Effectively, the new law does not require financial institutions to investigate the facts about the creation or continuing validity of a POA, but it would require a different result if an employee has knowledge of a fact. The new act provides rules and time frames for financial institutions to accept powers that are presented to them or to require certain additional information. There are valid reasons why POAs may not be accepted, but if the reason is not permitted under the law, failure to accept the power may result in liability for monetary damages.
The Vine Case
These protections are a reaction to Vine v. Commonwealth, a Pennsylvania Supreme Court case, where a power was signed with an “X” by Mrs. Vine, who was an employee of the Commonwealth of Pennsylvania. The power was executed shortly after she was severely injured and paralyzed from a car accident, and subsequently suffered a stroke. Her husband was named as her agent. Within a month of the accident, she retired, and her husband selected a retirement option that provided a monthly payment but permitted him to withdraw certain additional amounts. The husband did not select the option that would have resulted in a larger monthly payment but no option to withdraw.

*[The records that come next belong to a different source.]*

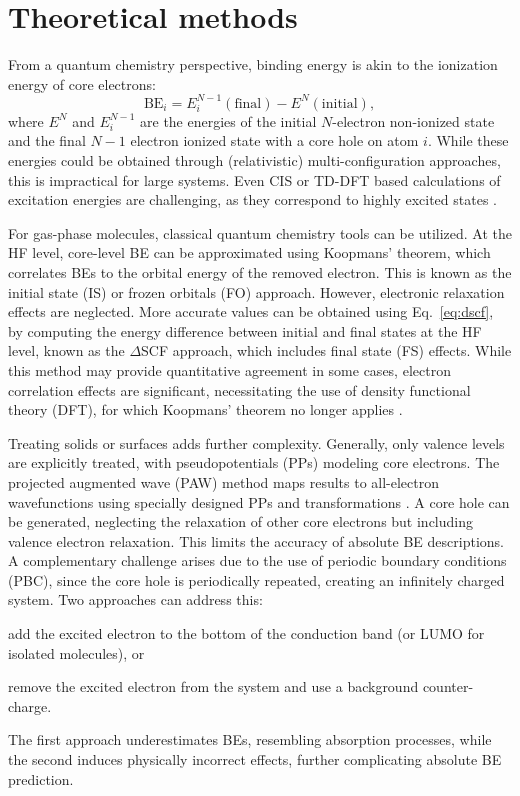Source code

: \documentclass[journal=jpccck,manuscript=article]{achemso}
\begin{document}
\section{Theoretical methods}

From a quantum chemistry perspective, binding energy is akin to the ionization energy of core electrons:
\begin{equation}
	\text{BE}_i = E^{N-1}_i(\text{final}) - E^{N}(\text{initial}), \label{eq:dscf}
\end{equation}
where $E^{N}$ and $E^{N-1}_i$ are the energies of the initial $N$-electron non-ionized state and the final $N-1$ electron ionized state with a core hole on atom $i$. While these energies could be obtained through (relativistic) multi-configuration approaches, this is impractical for large systems. Even CIS or TD-DFT based calculations of excitation energies are challenging, as they correspond to highly excited states \cite{vinesPredictionCoreLevel2018}.

For gas-phase molecules, classical quantum chemistry tools can be utilized. At the HF level, core-level BE can be approximated using Koopmans' theorem, which correlates BEs to the orbital energy of the removed electron. This is known as the initial state (IS) or frozen orbitals (FO) approach. However, electronic relaxation effects are neglected. More accurate values can be obtained using Eq.~\eqref{eq:dscf}, by computing the energy difference between initial and final states at the HF level, known as the $\Delta$SCF approach, which includes final state (FS) effects. While this method may provide quantitative agreement in some cases, electron correlation effects are significant, necessitating the use of density functional theory (DFT), for which Koopmans' theorem no longer applies \cite{pueyobellafontPredictionCoreLevel2015,pueyobellafontPredictingCoreLevel2017}.

Treating solids or surfaces adds further complexity. Generally, only valence levels are explicitly treated, with pseudopotentials (PPs) modeling core electrons. The projected augmented wave (PAW) method maps results to all-electron wavefunctions using specially designed PPs and transformations \cite{blochlProjectorAugmentedwaveMethod1994}. A core hole can be generated, neglecting the relaxation of other core electrons but including valence electron relaxation. This limits the accuracy of absolute BE descriptions.
A complementary challenge arises due to the use of periodic boundary conditions (PBC), since the core hole is periodically repeated, creating an infinitely charged system. Two approaches can address this: 
\begin{inparaenum}[(i)]
	\item add the excited electron to the bottom of the conduction band (or LUMO for isolated molecules), or 
	\item remove the excited electron from the system and use a background counter-charge.
\end{inparaenum}
The first approach underestimates BEs, resembling absorption processes, while the second induces physically incorrect effects, further complicating absolute BE prediction.\cite{olovssonCorelevelShiftsComplex2006}
\end{document}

Several years later, the husband filed for divorce and Mrs. Vine discovered she was not receiving a disability retirement. She wrote to the State Employees’ Retirement System (SERS) to change her election. This request was denied. After an administrative hearing finding she was incapacitated when the power was executed, the SERS board took exception.

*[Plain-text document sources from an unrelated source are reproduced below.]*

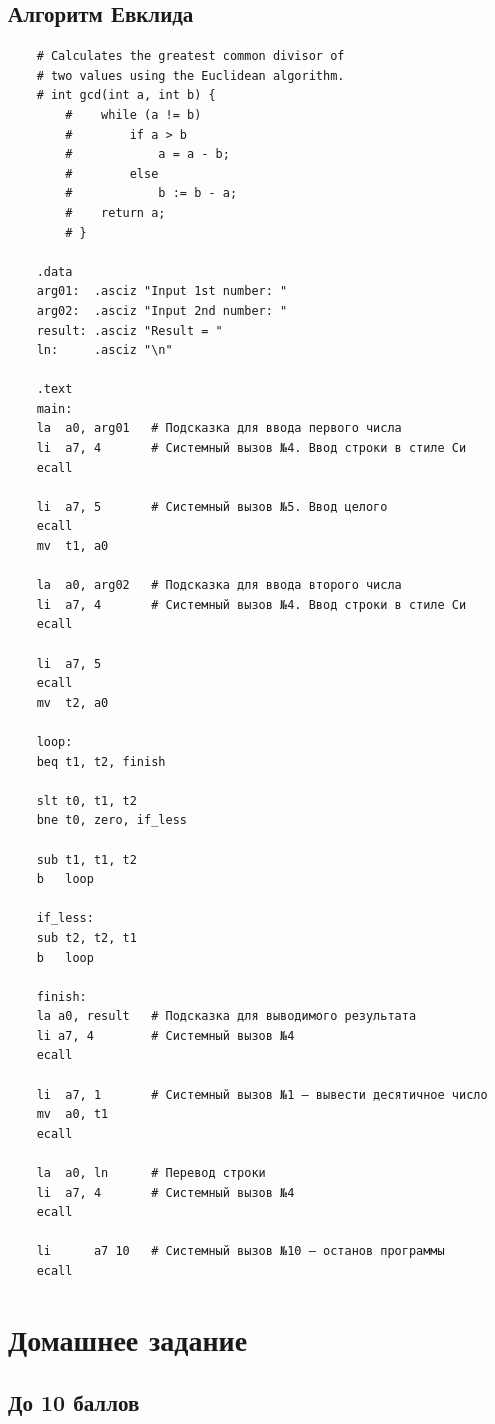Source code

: \subsection{Алгоритм Евклида}
\begin{verbatim}
    # Calculates the greatest common divisor of
    # two values using the Euclidean algorithm.
    # int gcd(int a, int b) {
        #    while (a != b)
        #        if a > b
        #            a = a - b;
        #        else
        #            b := b - a;
        #    return a;
        # }

    .data
    arg01:  .asciz "Input 1st number: "
    arg02:  .asciz "Input 2nd number: "
    result: .asciz "Result = "
    ln:     .asciz "\n"

    .text
    main:
    la 	a0, arg01   # Подсказка для ввода первого числа
    li 	a7, 4       # Системный вызов №4. Ввод строки в стиле Си
    ecall

    li  a7, 5       # Системный вызов №5. Ввод целого
    ecall
    mv  t1, a0

    la 	a0, arg02   # Подсказка для ввода второго числа
    li 	a7, 4       # Системный вызов №4. Ввод строки в стиле Си
    ecall

    li  a7, 5
    ecall
    mv  t2, a0

    loop:
    beq t1, t2, finish

    slt t0, t1, t2
    bne t0, zero, if_less

    sub t1, t1, t2
    b   loop

    if_less:
    sub t2, t2, t1
    b   loop

    finish:
    la a0, result   # Подсказка для выводимого результата
    li a7, 4        # Системный вызов №4
    ecall

    li  a7, 1 		# Системный вызов №1 — вывести десятичное число
    mv  a0, t1
    ecall

    la 	a0, ln      # Перевод строки
    li  a7, 4       # Системный вызов №4
    ecall

    li      a7 10   # Системный вызов №10 — останов программы
    ecall
\end{verbatim}

\section{Домашнее задание}

\subsection{До 10 баллов}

SERS did not challenge the finding of incapacity, but rather argued it was immune from liability (under prior law) because it acted in good faith reliance upon the POA and lacked reasonable cause to not follow her agent’s directions. Ultimately, the Pennsylvania Supreme Court found immunity from liability only applies if there is a valid POA in place. Since the power was invalid due to Mrs. Vine’s incapacity, no protection applied and SERS was required to adjust her benefits retroactively.
Consult a Lawyer
Even though the form of a power that a lawyer prepares may become relatively routine, the review and thought that goes into its completion for a particular client is not, and should be discussed with you so that, as the required notice now states, “...you should seek the advice of an attorney at law to make sure you understand it.”